PAGE EXTRACT:
━━━━━━

Wednesday, December 21, 2011

Prehistory of Patriarchy: Why do Women Weave and Cook?

Like many teachers, I wrestle with how to help students make sense of the near-omnipresence of patriarchy throughout history.  Even as I try to help students make sense of that fact, I continue to try to make sense of it myself.  I would greatly value any insights people may have when it comes to the history of male dominance, and how to teach it.

I hope this following piece I put together contributes a meaningful drop to that bucket.  I wrote it using information from Elizabeth Wayland Barber's wonderful book Women’s Work: The First 20,000 YearsI think it helps to make sense of patriarchy in a prehistorical setting - and may also complicate the notion of patriarchy at that stage in human history.  I would cherish resources that present solid discussions of patriarchy at different stages in history.      


Why did Women Weave and Cook?

In prehistorical times, all over the world, it was usually the mans job to hunt and perform other dangerous tasks, such as practicing metallurgy.  Many people assume this is because men are faster and stronger.  While it is true that male and female bodies differ in important ways, women can hunt and perform other dangerous tasks quite well.  If we look around us, we can observe with our own eyes that although the fastest and strongest people in the world are men, there are many women who are faster and stronger than most men.  Very few men on this planet can outrun the fastest women or out-lift the strongest.  Why haven't fast, strong women been given the role of performing dangerous tasks throughout history?  Why haven't men who are less fast and strong been given roles such as weaving and cooking? 

The answer doesn’t have to do with one genders body being tougher than the other.  It has to do with raising children.  Before modern times, most women in the world breastfed their children for two years, and often three, which is far longer than we do today.  Women had to do types of work that allowed them to care for their children at the same time.

Scholar Elizabeth Wayland Barber, in her book Women’s Work: The First 20,000 Years, describes four things that most women’s work had in common, all across the globe:
 
1)  Women’s work usually doesn’t require focused concentration over long periods of time.  Imagine that you’re out hunting. You would have to stay very still and quiet for a long time.  You couldn’t do this with children.  They might not stay quiet.  And if they needed help you would have to break your concentration.

━━━━━━

[Document images with their source code]
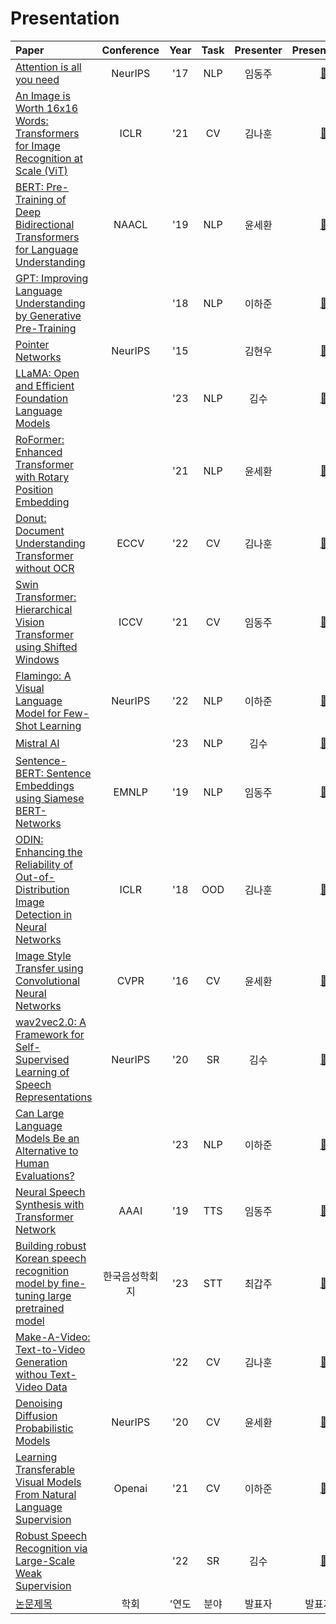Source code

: # Presentation


 | Paper | Conference | Year | Task | Presenter | Presentation | References |
 |:---|:---:|:---:|:---:|:---:|:---:|:---:|
 | [Attention is all you need](https://proceedings.neurips.cc/paper_files/paper/2017/hash/3f5ee243547dee91fbd053c1c4a845aa-Abstract.html) | NeurIPS | '17 | NLP | 임동주 | [📎](data/Attention%20is%20All%20You%20Need.pdf)|
 | [An Image is Worth 16x16 Words: Transformers for Image Recognition at Scale (ViT)](https://arxiv.org/abs/2010.11929) | ICLR | '21 | CV | 김나훈 | [📎](data/presentation_vit.pdf) | 
 | [BERT: Pre-Training of Deep Bidirectional Transformers for Language Understanding](https://arxiv.org/abs/1810.04805v2) | NAACL | '19 | NLP | 윤세환 | [📎](data/BERT.pdf) | 
 | [GPT: Improving Language Understanding by Generative Pre-Training](https://www.mikecaptain.com/resources/pdf/GPT-1.pdf) |  | '18 | NLP | 이하준 | [📎](data/GPT.pdf)
 | [Pointer Networks](https://proceedings.neurips.cc/paper_files/paper/2015/hash/29921001f2f04bd3baee84a12e98098f-Abstract.html) | NeurIPS | '15 | | 김현우 | [📎](data/Pointer_Network.pdf) |
 | [LLaMA: Open and Efficient Foundation Language Models](https://arxiv.org/abs/2302.13971) |  | '23 | NLP | 김수 | [📎](data/LLaMA.pdf) |
 | [RoFormer: Enhanced Transformer with Rotary Position Embedding](https://arxiv.org/pdf/2104.09864&hl=ja&sa=X&ei=5B0dZcHLGJ2h6rQPweSL0A0&scisig=AFWwaebUGjvb4JBysy2Z1l7aHWfJ&oi=scholarr) |  | '21 | NLP | 윤세환 | [📎](data/RoFormer%20_%20Enhanced%20Transformer%20with%20Rotary%20Position%20Embedding.pdf) | 
 | [Donut: Document Understanding Transformer without OCR](https://sangdooyun.github.io/data/kim2021donut.pdf) | ECCV | '22 | CV | 김나훈 | [📎](data/presentation_donut.pdf) | 
 | [Swin Transformer: Hierarchical Vision Transformer using Shifted Windows](https://openaccess.thecvf.com/content/ICCV2021/html/Liu_Swin_Transformer_Hierarchical_Vision_Transformer_Using_Shifted_Windows_ICCV_2021_paper) | ICCV | '21 | CV | 임동주 | [📎](data/Swin%20Transformer.pdf) |
 | [Flamingo: A Visual Language Model for Few-Shot Learning](https://proceedings.neurips.cc/paper_files/paper/2022/hash/960a172bc7fbf0177ccccbb411a7d800-Abstract-Conference.html) | NeurIPS | '22 | NLP | 이하준 | [📎](data/flamingo.pdf)
 | [Mistral AI](https://arxiv.org/pdf/2310.06825.pdf) |  | '23 | NLP | 김수 | [📎](data/Mistral%207B.pdf) |
 | [Sentence-BERT: Sentence Embeddings using Siamese BERT-Networks](https://arxiv.org/abs/1908.10084) | EMNLP | '19 | NLP | 임동주 | [📎](data/Sentence_Bert.pdf) |
 | [ODIN: Enhancing the Reliability of Out-of-Distribution Image Detection in Neural Networks](https://arxiv.org/abs/1706.02690) | ICLR | '18 | OOD | 김나훈 | [📎](data/presentation_odin.pdf) | 
 | [Image Style Transfer using Convolutional Neural Networks](https://openaccess.thecvf.com/content_cvpr_2016/html/Gatys_Image_Style_Transfer_CVPR_2016_paper.html) | CVPR | '16 | CV | 윤세환 | [📎](data/Image%20Style%20Transfer%20Using%20Convolutional%20Neural%20Networks.pdf) | 
 | [wav2vec2.0: A Framework for Self-Supervised Learning of Speech Representations](https://proceedings.neurips.cc/paper/2020/hash/92d1e1eb1cd6f9fba3227870bb6d7f07-Abstract.html) | NeurIPS | '20 | SR | 김수 | [📎](data/Wav2vec%202.0.pdf) |
 | [Can Large Language Models Be an Alternative to Human Evaluations?](https://arxiv.org/pdf/2305.01937.pdf) |  | '23 | NLP | 이하준 | [📎](data/LLMEvaluation.pdf)|
 | [Neural Speech Synthesis with Transformer Network](https://arxiv.org/pdf/1809.08895.pdf) | AAAI | '19 | TTS | 임동주 | [📎](data/Neural_Speech_Synthesis_with_Transformer_Network.pdf) |
 | [Building robust Korean speech recognition model by fine-tuning large pretrained model](https://www.eksss.org/archive/view_article?doi=10.13064/KSSS.2023.15.3.075) | 한국음성학회지 | '23 | STT | 최갑주 | [📎](https://github.com/bear-stew/Presentation/blob/main/data/Korean%20speech%20recognition%20model%20by%20fine-tuning.pdf) |
 | [Make-A-Video: Text-to-Video Generation withou Text-Video Data](https://arxiv.org/abs/2209.14792) | | '22 | CV | 김나훈 | [📎](data/Make-A-Video.pdf) |
 | [Denoising Diffusion Probabilistic Models](https://arxiv.org/abs/2006.11239) | NeurIPS | '20 | CV | 윤세환 | [📎](data/Denoising%20Diffusion%20Probabilistic%20Models.pdf) |
 | [Learning Transferable Visual Models From Natural Language Supervision](https://arxiv.org/abs/2103.00020) | Openai | '21 | CV | 이하준 | [📎](data/CLIP.pdf) |
 | [Robust Speech Recognition via Large-Scale Weak Supervision](https://arxiv.org/abs/2212.04356) |  | '22 | SR | 김수 | [📎](data/Whisper.pdf) |
 | [논문제목](#) | 학회 | '연도 | 분야 | 발표자 | 발표자료 | 참고자료 |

━━━━━━

INSTRUCTIONS FOR THE TASK:
Answer these questions from the post on the prehistory of patriarchy:
1. Besides hunting, what dangerous task does the post name as a man's job in prehistoric times?
2. Before modern times, how long did most women breastfeed their children?
3. What is the title of the book the author drew on?

ANSWER SPACE:
1. Practicing metallurgy.
2. Two years, and often three.
3. Women's Work: The First 20,000 Years.